● **Task**
In the copy you make of the entries, no picture should appear, and every word must match.

-- Data provided follows --

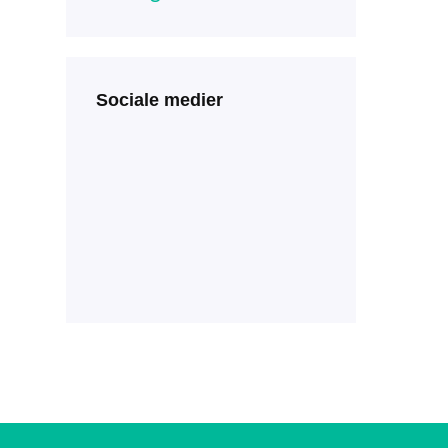
Sociale medier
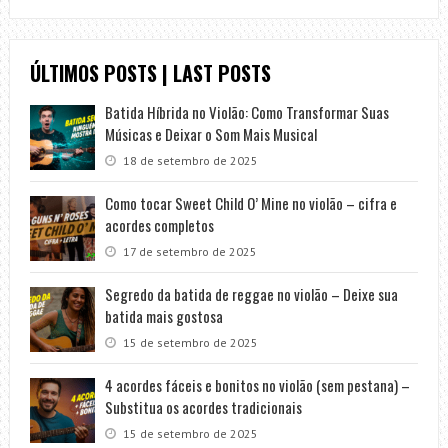
ÚLTIMOS POSTS | LAST POSTS
Batida Híbrida no Violão: Como Transformar Suas
Músicas e Deixar o Som Mais Musical
18 de setembro de 2025
Como tocar Sweet Child O’ Mine no violão – cifra e
acordes completos
17 de setembro de 2025
Segredo da batida de reggae no violão – Deixe sua
batida mais gostosa
15 de setembro de 2025
4 acordes fáceis e bonitos no violão (sem pestana) –
Substitua os acordes tradicionais
15 de setembro de 2025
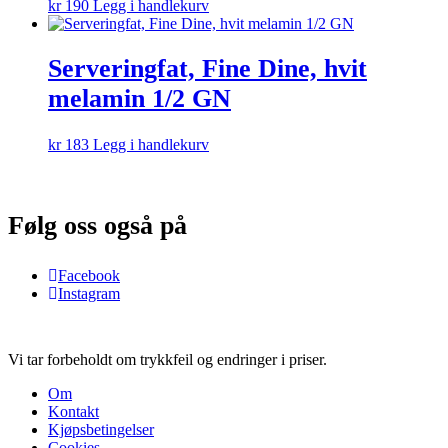
kr
190
Legg i handlekurv
Serveringfat, Fine Dine, hvit
melamin 1/2 GN
kr
183
Legg i handlekurv
Følg oss også på
Facebook
Instagram
Vi tar forbeholdt om trykkfeil og endringer i priser.
Om
Kontakt
Kjøpsbetingelser
Cookies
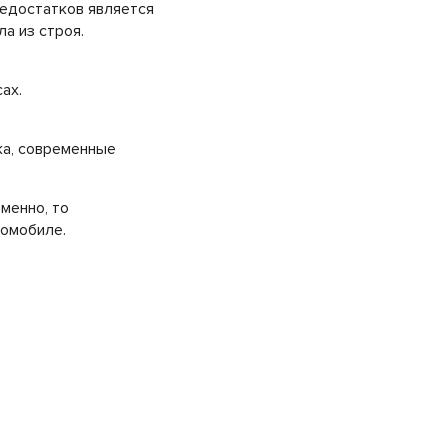
недостатков является
а из строя.
ах.
ка, современные
менно, то
томобиле.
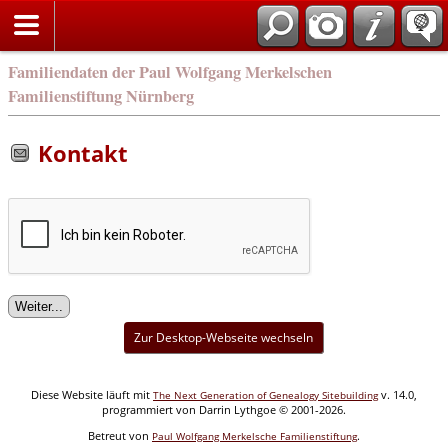
english
Familiendaten der Paul Wolfgang Merkelschen
Familienstiftung Nürnberg
Kontakt
Zur Desktop-Webseite wechseln
Diese Website läuft mit
v. 14.0,
The Next Generation of Genealogy Sitebuilding
programmiert von Darrin Lythgoe © 2001-2026.
Betreut von
.
Paul Wolfgang Merkelsche Familienstiftung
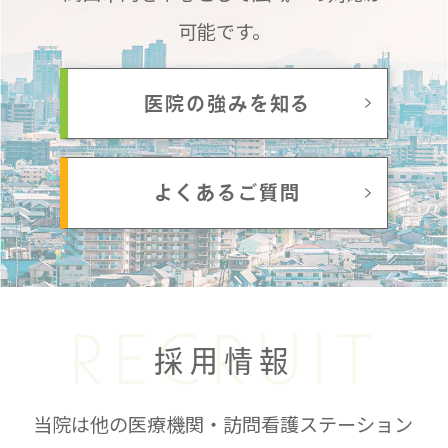
可能です。
医院の強みを知る
よくあるご質問
RECRUIT
採用情報
当院は他の医療機関・訪問看護ステーション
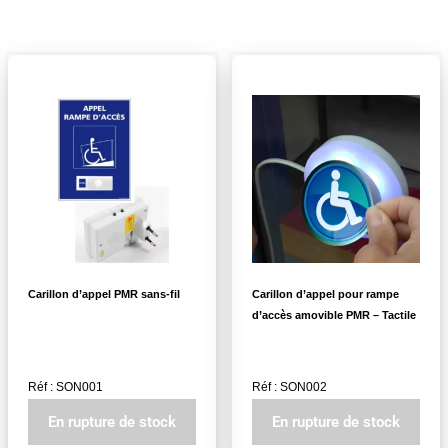
Carillon d’appel PMR sans-fil
Carillon d’appel pour rampe
d’accès amovible PMR – Tactile
Réf : SON001
Réf : SON002
En rupture de stock
En rupture de stock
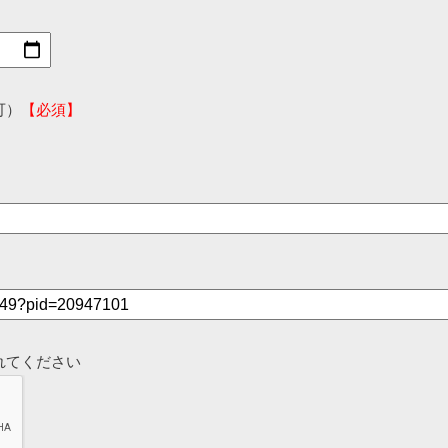
可）
【必須】
れてください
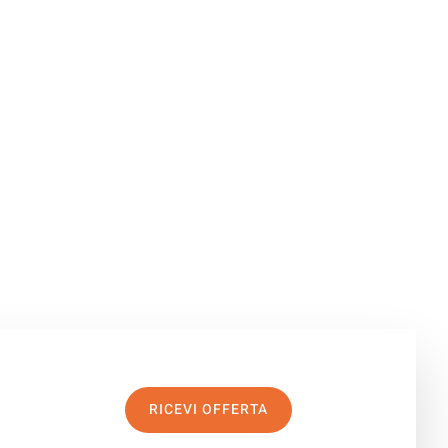
RICEVI OFFERTA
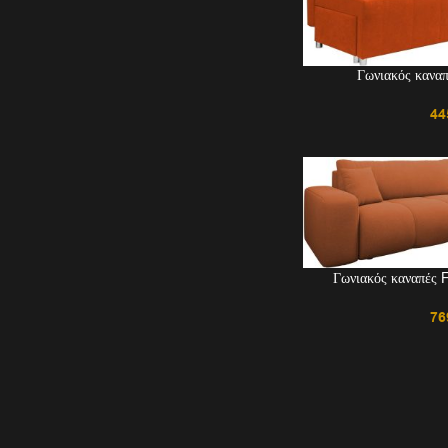
Γωνιακός κανα
44
Γωνιακός καναπές 
76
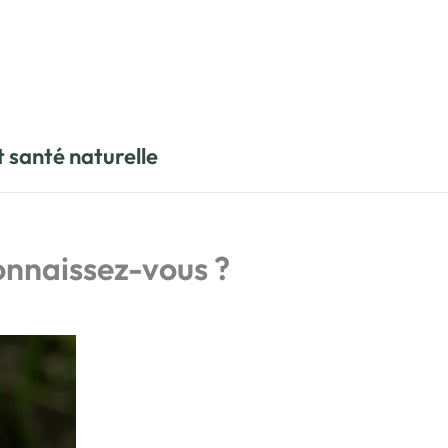
t santé naturelle
onnaissez-vous ?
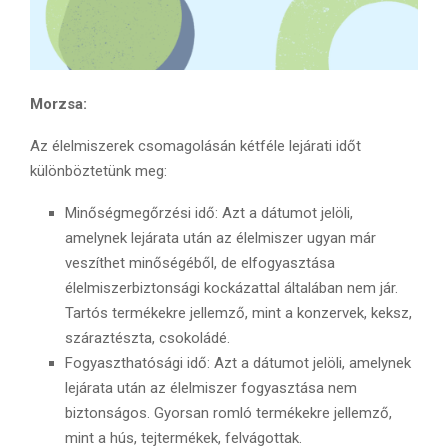
Morzsa:
Az élelmiszerek csomagolásán kétféle lejárati időt
különböztetünk meg:
Minőségmegőrzési idő: Azt a dátumot jelöli,
amelynek lejárata után az élelmiszer ugyan már
veszíthet minőségéből, de elfogyasztása
élelmiszerbiztonsági kockázattal általában nem jár.
Tartós termékekre jellemző, mint a konzervek, keksz,
száraztészta, csokoládé.
Fogyaszthatósági idő: Azt a dátumot jelöli, amelynek
lejárata után az élelmiszer fogyasztása nem
biztonságos. Gyorsan romló termékekre jellemző,
mint a hús, tejtermékek, felvágottak.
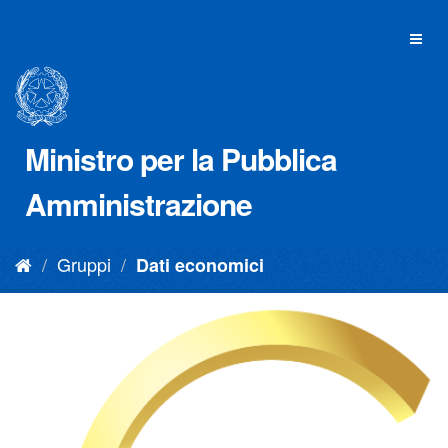
Salta
al
Toggl
contenuto
naviga
Ministro per la Pubblica
Amministrazione
Gruppi
Dati economici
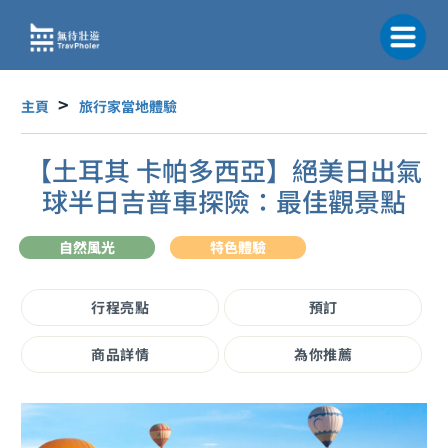
跳
至
主
要
內
主頁
旅行家當地體驗
容
【土耳其 卡帕多西亞】絕美日出氣
球半日吉普車探險：最佳觀景點
自然風光
特色體驗
行程亮點
預訂
商品詳情
為你推薦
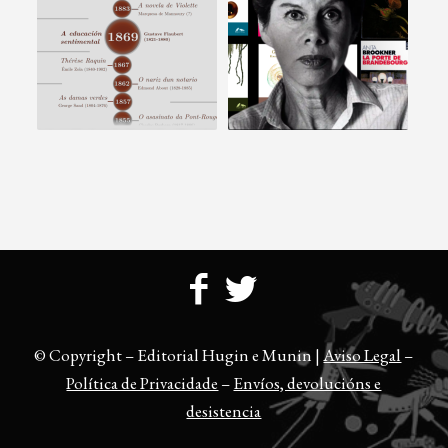
© Copyright – Editorial Hugin e Munin |
Aviso Legal
–
Política de Privacidade
–
Envíos, devolucións e
desistencia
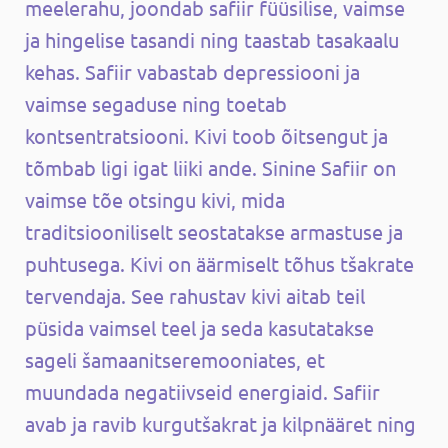
meelerahu, joondab safiir füüsilise, vaimse
ja hingelise tasandi ning taastab tasakaalu
kehas. Safiir vabastab depressiooni ja
vaimse segaduse ning toetab
kontsentratsiooni. Kivi toob õitsengut ja
tõmbab ligi igat liiki ande. Sinine Safiir on
vaimse tõe otsingu kivi, mida
traditsiooniliselt seostatakse armastuse ja
puhtusega. Kivi on äärmiselt tõhus tšakrate
tervendaja. See rahustav kivi aitab teil
püsida vaimsel teel ja seda kasutatakse
sageli šamaanitseremooniates, et
muundada negatiivseid energiaid. Safiir
avab ja ravib kurgutšakrat ja kilpnääret ning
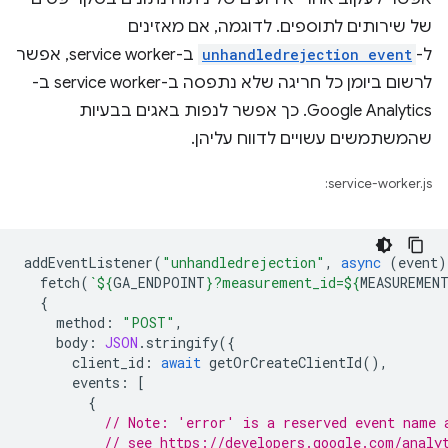
של שירותים לתוספים. לדוגמה, אם מאזינים
ל-
unhandledrejection event
ב-service worker, אפשר
לרשום ביומן כל חריגה שלא נתפסה ב-service worker ב-
Google Analytics. כך אפשר לנפות באגים בבעיות
שהמשתמשים עשויים לדווח עליהן.
service-worker.js:
addEventListener
(
"unhandledrejection"
,
async
(
event
)
fetch
(
`
${
GA_ENDPOINT
}
?measurement_id=
${
MEASUREMEN
{
method
:
"POST"
,
body
:
JSON
.
stringify
({
client_id
:
await
getOrCreateClientId
(),
events
:
[
{
// Note: 'error' is a reserved event name 
// see https://developers.google.com/analy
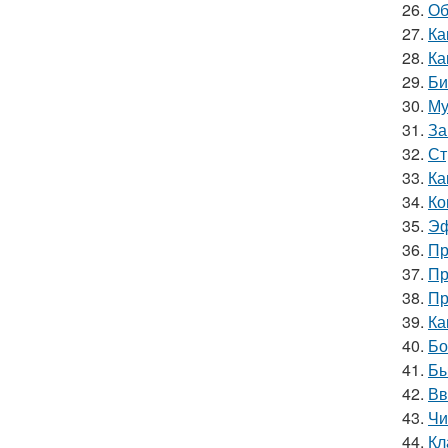
26.
Об
27.
Ка
28.
Ка
29.
Би
30.
Му
31.
За
32.
Ст
33.
Ка
34.
Ко
35.
Эф
36.
Пр
37.
Пр
38.
Пр
39.
Ка
40.
Бо
41.
Бы
42.
Вв
43.
Чи
44.
Кл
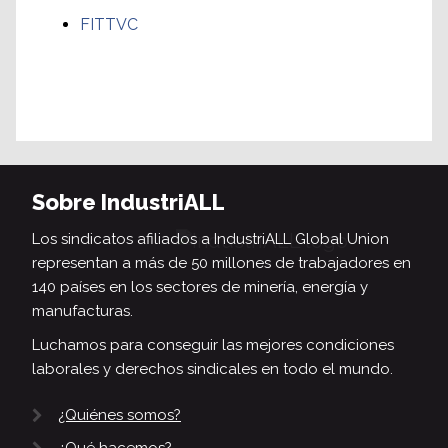
FITTVC
Sobre IndustriALL
Los sindicatos afiliados a IndustriALL Global Union
representan a más de 50 millones de trabajadores en
140 países en los sectores de minería, energía y
manufacturas.
Luchamos para conseguir las mejores condiciones
laborales y derechos sindicales en todo el mundo.
¿Quiénes somos?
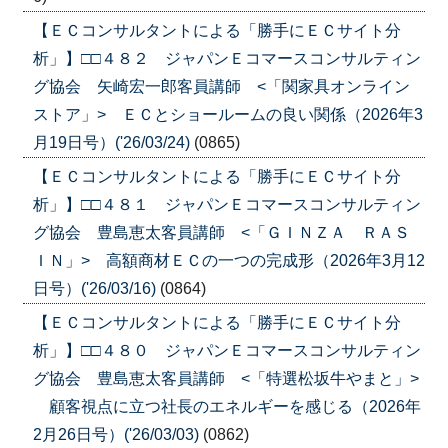
【ＥＣコンサルタントによる「勝手にＥＣサイト分
析」】□□４８２ ジャパンＥコマースコンサルティン
グ協会 矢崎宏一郎客員講師 <「関家具オンライン
ストア」> ＥＣとショールームの良い関係（2026年3
月19日号）('26/03/24)
(0865)
【ＥＣコンサルタントによる「勝手にＥＣサイト分
析」】□□４８１ ジャパンＥコマースコンサルティン
グ協会 豊島恵太客員講師 <「ＧＩＮＺＡ ＲＡＳ
ＩＮ」> 高額商材ＥＣの一つの完成形（2026年3月12
日号）('26/03/16)
(0864)
【ＥＣコンサルタントによる「勝手にＥＣサイト分
析」】□□４８０ ジャパンＥコマースコンサルティン
グ協会 豊島恵太客員講師 <「特選松坂牛やまと」>
顧客視点に立つ社長のエネルギーを感じる（2026年
2月26日号）('26/03/03)
(0862)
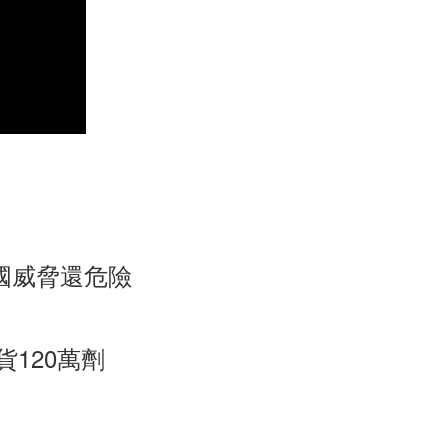
國威脅還危險
貨120萬劑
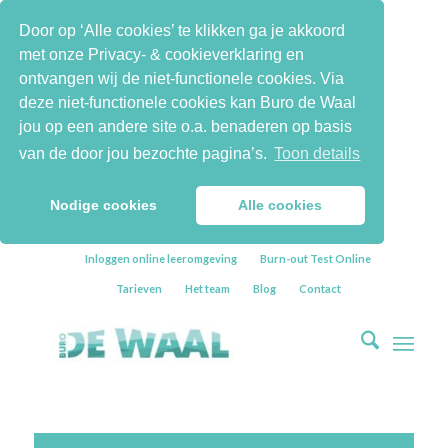
Door op ‘Alle cookies’ te klikken ga je akkoord
met onze Privacy- & cookieverklaring en
ontvangen wij de niet-functionele cookies. Via
deze niet-functionele cookies kan Buro de Waal
jou op een andere site o.a. benaderen op basis
van de door jou bezochte pagina’s.
Toon details
Nodige cookies
Alle cookies
Inloggen online leeromgeving
Burn-out Test Online
Tarieven
Het team
Blog
Contact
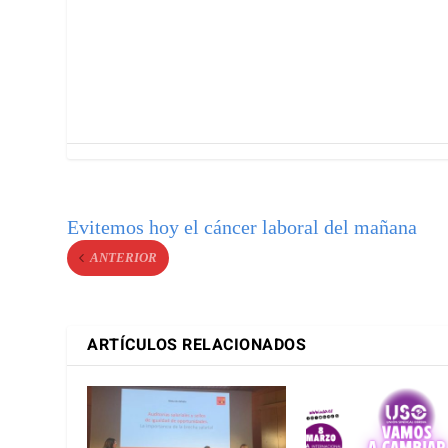
Evitemos hoy el cáncer laboral del mañana
ANTERIOR
ARTÍCULOS RELACIONADOS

-- Data provided concluded --

● **Solved exercise**
Sociale medier
ÚLTIMOS POSTS | LAST POSTS
Batida Híbrida no Violão: Como Transformar Suas
Músicas e Deixar o Som Mais Musical
18 de setembro de 2025
Como tocar Sweet Child O’ Mine no violão – cifra e
acordes completos
17 de setembro de 2025
Segredo da batida de reggae no violão – Deixe sua
batida mais gostosa
15 de setembro de 2025
4 acordes fáceis e bonitos no violão (sem pestana) –
Substitua os acordes tradicionais
15 de setembro de 2025
kr
190
Legg i handlekurv
Serveringfat, Fine Dine, hvit
melamin 1/2 GN
kr
183
Legg i handlekurv
Følg oss også på
Facebook
Instagram
Vi tar forbeholdt om trykkfeil og endringer i priser.
Om
Kontakt
Kjøpsbetingelser
Cookies
недостатков является
а из строя.
ах.
ка, современные
менно, то
томобиле.
english
Familiendaten der Paul Wolfgang Merkelschen
Familienstiftung Nürnberg
Kontakt
Zur Desktop-Webseite wechseln
Diese Website läuft mit
v. 14.0,
The Next Generation of Genealogy Sitebuilding
programmiert von Darrin Lythgoe © 2001-2026.
Betreut von
.
Paul Wolfgang Merkelsche Familienstiftung
可能です。
医院の強みを知る
よくあるご質問
RECRUIT
採用情報
当院は他の医療機関・訪問看護ステーション
Carillon d’appel PMR sans-fil
Carillon d’appel pour rampe
d’accès amovible PMR – Tactile
Réf : SON001
Réf : SON002
En rupture de stock
En rupture de stock
可）
【必須】
れてください
RICEVI OFFERTA
Γωνιακός κανα
44
Γωνιακός καναπές 
76
t santé naturelle
onnaissez-vous ?
Morzsa:
Az élelmiszerek csomagolásán kétféle lejárati időt
különböztetünk meg:
Minőségmegőrzési idő: Azt a dátumot jelöli,
amelynek lejárata után az élelmiszer ugyan már
veszíthet minőségéből, de elfogyasztása
élelmiszerbiztonsági kockázattal általában nem jár.
Tartós termékekre jellemző, mint a konzervek, keksz,
száraztészta, csokoládé.
Fogyaszthatósági idő: Azt a dátumot jelöli, amelynek
lejárata után az élelmiszer fogyasztása nem
biztonságos. Gyorsan romló termékekre jellemző,
mint a hús, tejtermékek, felvágottak.
Salta
al
Toggl
contenuto
naviga
Ministro per la Pubblica
Amministrazione
Gruppi
Dati economici
跳
至
主
要
內
主頁
旅行家當地體驗
容
【土耳其 卡帕多西亞】絕美日出氣
球半日吉普車探險：最佳觀景點
自然風光
特色體驗
行程亮點
預訂
商品詳情
為你推薦
© Copyright – Editorial Hugin e Munin |
Aviso Legal
–
Política de Privacidade
–
Envíos, devolucións e
desistencia
meelerahu, joondab safiir füüsilise, vaimse
ja hingelise tasandi ning taastab tasakaalu
kehas. Safiir vabastab depressiooni ja
vaimse segaduse ning toetab
kontsentratsiooni. Kivi toob õitsengut ja
tõmbab ligi igat liiki ande. Sinine Safiir on
vaimse tõe otsingu kivi, mida
traditsiooniliselt seostatakse armastuse ja
puhtusega. Kivi on äärmiselt tõhus tšakrate
tervendaja. See rahustav kivi aitab teil
püsida vaimsel teel ja seda kasutatakse
sageli šamaanitseremooniates, et
muundada negatiivseid energiaid. Safiir
avab ja ravib kurgutšakrat ja kilpnääret ning
של שירותים לתוספים. לדוגמה, אם מאזינים
ל-
unhandledrejection event
ב-service worker, אפשר
לרשום ביומן כל חריגה שלא נתפסה ב-service worker ב-
Google Analytics. כך אפשר לנפות באגים בבעיות
שהמשתמשים עשויים לדווח עליהן.
service-worker.js:
addEventListener
(
"unhandledrejection"
,
async
(
event
)
fetch
(
`
${
GA_ENDPOINT
}
?measurement_id=
${
MEASUREMEN
{
method
:
"POST"
,
body
:
JSON
.
stringify
({
client_id
:
await
getOrCreateClientId
(),
events
:
[
{
// Note: 'error' is a reserved event name 
// see https://developers.google.com/analy
26.
Об
27.
Ка
28.
Ка
29.
Би
30.
Му
31.
За
32.
Ст
33.
Ка
34.
Ко
35.
Эф
36.
Пр
37.
Пр
38.
Пр
39.
Ка
40.
Бо
41.
Бы
42.
Вв
43.
Чи
44.
Кл
FITTVC
Sobre IndustriALL
Los sindicatos afiliados a IndustriALL Global Union
representan a más de 50 millones de trabajadores en
140 países en los sectores de minería, energía y
manufacturas.
Luchamos para conseguir las mejores condiciones
laborales y derechos sindicales en todo el mundo.
¿Quiénes somos?
【ＥＣコンサルタントによる「勝手にＥＣサイト分
析」】□□４８２ ジャパンＥコマースコンサルティン
グ協会 矢崎宏一郎客員講師 <「関家具オンライン
ストア」> ＥＣとショールームの良い関係（2026年3
月19日号）('26/03/24)
(0865)
【ＥＣコンサルタントによる「勝手にＥＣサイト分
析」】□□４８１ ジャパンＥコマースコンサルティン
グ協会 豊島恵太客員講師 <「ＧＩＮＺＡ ＲＡＳ
ＩＮ」> 高額商材ＥＣの一つの完成形（2026年3月12
日号）('26/03/16)
(0864)
【ＥＣコンサルタントによる「勝手にＥＣサイト分
析」】□□４８０ ジャパンＥコマースコンサルティン
グ協会 豊島恵太客員講師 <「特選松坂牛やまと」>
顧客視点に立つ社長のエネルギーを感じる（2026年
2月26日号）('26/03/03)
(0862)
國威脅還危險
貨120萬劑
Door op ‘Alle cookies’ te klikken ga je akkoord
met onze Privacy- & cookieverklaring en
ontvangen wij de niet-functionele cookies. Via
deze niet-functionele cookies kan Buro de Waal
jou op een andere site o.a. benaderen op basis
van de door jou bezochte pagina’s.
Toon details
Nodige cookies
Alle cookies
Inloggen online leeromgeving
Burn-out Test Online
Tarieven
Het team
Blog
Contact
Evitemos hoy el cáncer laboral del mañana
ANTERIOR
ARTÍCULOS RELACIONADOS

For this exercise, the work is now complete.